Most board members described Vazquez as caring, responsive to employees, parents and community members and deeply committed to OCPS.

“In fact I would call her fierce with a lot of empathy and care,” said board member Pam Gould.

“This is where I landed: Our school district is not a floundering school district that needs saving with a whole-need reboot,” said board member Melissa Byrd.

But, she added, “We have a significant morale problem that needs immediate attention.”

Vazquez is capable of helping to change OCPS “culture” to help address that, Byrd said.

Board member Linda Kobert agreed.

“Dr. Vazquez is homegrown but she represents a new beginning,” Kobert said. “She has promised to listen, learn and lead. And I believe her.”

Neither Vazquez, Licata nor Jenkins were in the board room during the discussion. Jenkins supported Vazquez for the job, providing a letter of recommendation that Vazquez submitted in her application packet. Licata had a similar endorsement from Palm Beach’s superintendent.

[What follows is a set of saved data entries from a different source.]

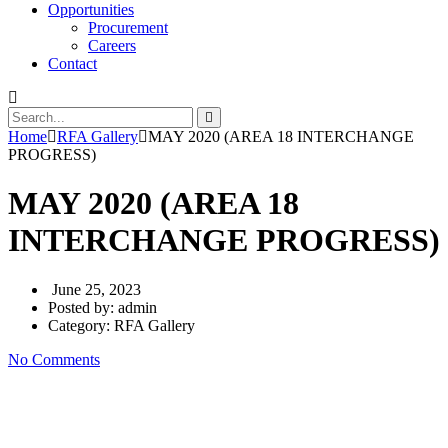
Opportunities
Procurement
Careers
Contact
Home
RFA Gallery
MAY 2020 (AREA 18 INTERCHANGE
PROGRESS)
MAY 2020 (AREA 18
INTERCHANGE PROGRESS)
June 25, 2023
Posted by:
admin
Category:
RFA Gallery
No Comments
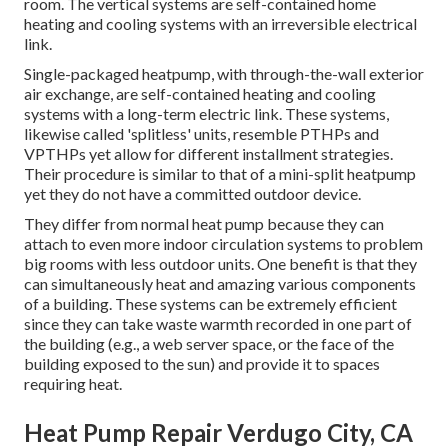
room. The vertical systems are self-contained home
heating and cooling systems with an irreversible electrical
link.
Single-packaged heatpump, with through-the-wall exterior
air exchange, are self-contained heating and cooling
systems with a long-term electric link. These systems,
likewise called 'splitless' units, resemble PTHPs and
VPTHPs yet allow for different installment strategies.
Their procedure is similar to that of a mini-split heatpump
yet they do not have a committed outdoor device.
They differ from normal heat pump because they can
attach to even more indoor circulation systems to problem
big rooms with less outdoor units. One benefit is that they
can simultaneously heat and amazing various components
of a building. These systems can be extremely efficient
since they can take waste warmth recorded in one part of
the building (e.g., a web server space, or the face of the
building exposed to the sun) and provide it to spaces
requiring heat.
Heat Pump Repair Verdugo City, CA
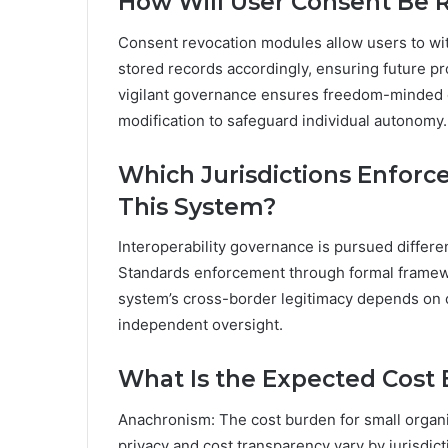
How Will User Consent Be R
Consent revocation modules allow users to wit
stored records accordingly, ensuring future p
vigilant governance ensures freedom-minded o
modification to safeguard individual autonomy.
Which Jurisdictions Enforce
This System?
Interoperability governance is pursued differe
Standards enforcement through formal framewo
system’s cross-border legitimacy depends on c
independent oversight.
What Is the Expected Cost 
Anachronism: The cost burden for small organi
privacy and cost transparency vary by jurisdic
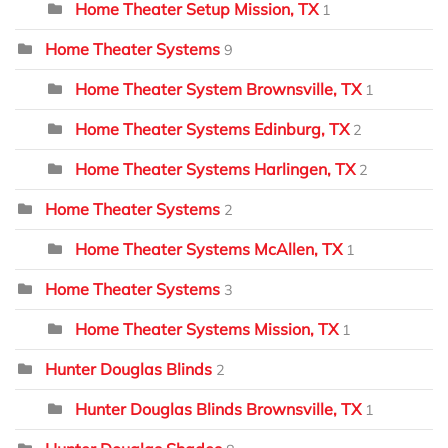
Home Theater Setup Mission, TX
1
Home Theater Systems
9
Home Theater System Brownsville, TX
1
Home Theater Systems Edinburg, TX
2
Home Theater Systems Harlingen, TX
2
Home Theater Systems
2
Home Theater Systems McAllen, TX
1
Home Theater Systems
3
Home Theater Systems Mission, TX
1
Hunter Douglas Blinds
2
Hunter Douglas Blinds Brownsville, TX
1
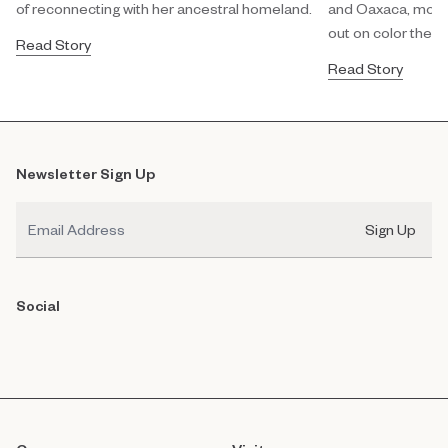
of reconnecting with her ancestral homeland.
and Oaxaca, modula
out on color theor
Read Story
Read Story
Newsletter Sign Up
Email
Sign Up
Social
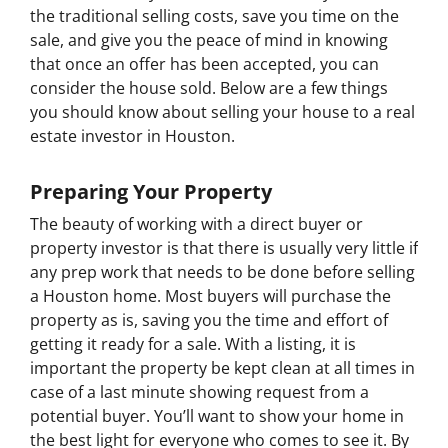
the traditional selling costs, save you time on the
sale, and give you the peace of mind in knowing
that once an offer has been accepted, you can
consider the house sold. Below are a few things
you should know about selling your house to a real
estate investor in Houston.
Preparing Your Property
The beauty of working with a direct buyer or
property investor is that there is usually very little if
any prep work that needs to be done before selling
a Houston home. Most buyers will purchase the
property as is, saving you the time and effort of
getting it ready for a sale. With a listing, it is
important the property be kept clean at all times in
case of a last minute showing request from a
potential buyer. You’ll want to show your home in
the best light for everyone who comes to see it. By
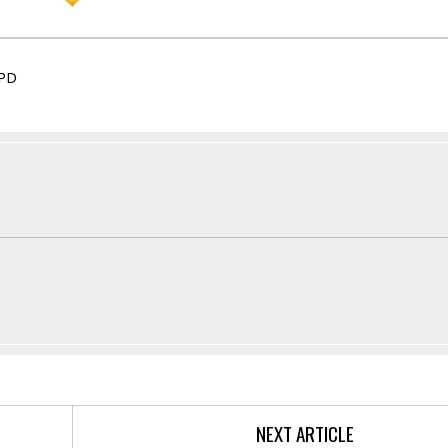
PD
NEXT ARTICLE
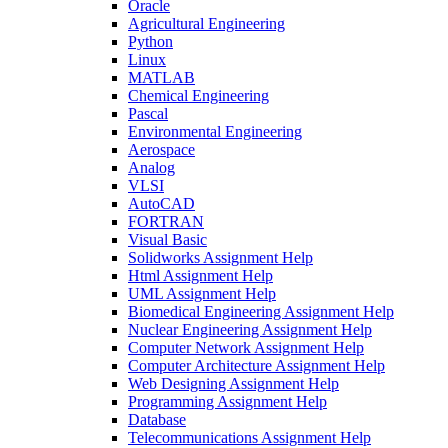
Oracle
Agricultural Engineering
Python
Linux
MATLAB
Chemical Engineering
Pascal
Environmental Engineering
Aerospace
Analog
VLSI
AutoCAD
FORTRAN
Visual Basic
Solidworks Assignment Help
Html Assignment Help
UML Assignment Help
Biomedical Engineering Assignment Help
Nuclear Engineering Assignment Help
Computer Network Assignment Help
Computer Architecture Assignment Help
Web Designing Assignment Help
Programming Assignment Help
Database
Telecommunications Assignment Help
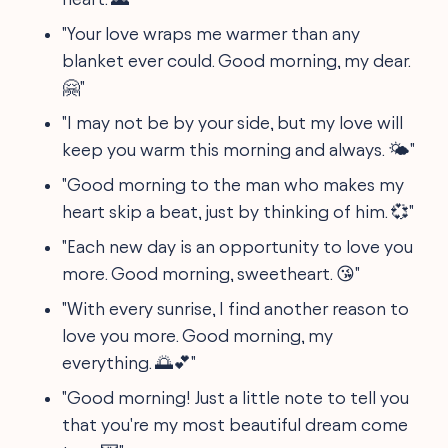
"Your love wraps me warmer than any
blanket ever could. Good morning, my dear.
🤗"
"I may not be by your side, but my love will
keep you warm this morning and always. 🌤️"
"Good morning to the man who makes my
heart skip a beat, just by thinking of him. 💞"
"Each new day is an opportunity to love you
more. Good morning, sweetheart. 😘"
"With every sunrise, I find another reason to
love you more. Good morning, my
everything. 🌅💕"
"Good morning! Just a little note to tell you
that you're my most beautiful dream come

Vazquez said she understood the morale problems raised by board members.

“It’s been an incredibly difficult two and a half years” and “people are just tired,” she said. “They want to feel valued. They want to feel heard.”

Vazquez said she will work to listen to employees, visit classrooms and even work as a substitute teacher to understand the problems and search for solutions.

In her interview with the board last week, Vazquez said she is “living proof of what a quality education can do to transform lives.”

Her parents fled Cuba for a better life here, she said, settling in Tampa. In public schools, despite a language barrier, Vazquez found success “because of caring adults.”

She told the board she was committed to making sure “all children can learn and excel.”

The fact that Vazquez is bilingual is another plus in a district with a large population of students still learning English, board members added. About 40% of the OCPS’ more than 200,000 students are still learning English, with Spanish speakers the largest portion of that group.

The school board received 15 applications for the superintendent’s job, asked for more information on three semifinalists and then decided only Licata and Vazquez were ready to take on the task of running the nation’s ninth-largest school district. OCPS enrolls more than 200,000 students, runs more than 200 campuses and employs more than 25,000 people.

The board expects to offer its next superintendent a three-year contract with an annual salary of $295,000 to $350,000.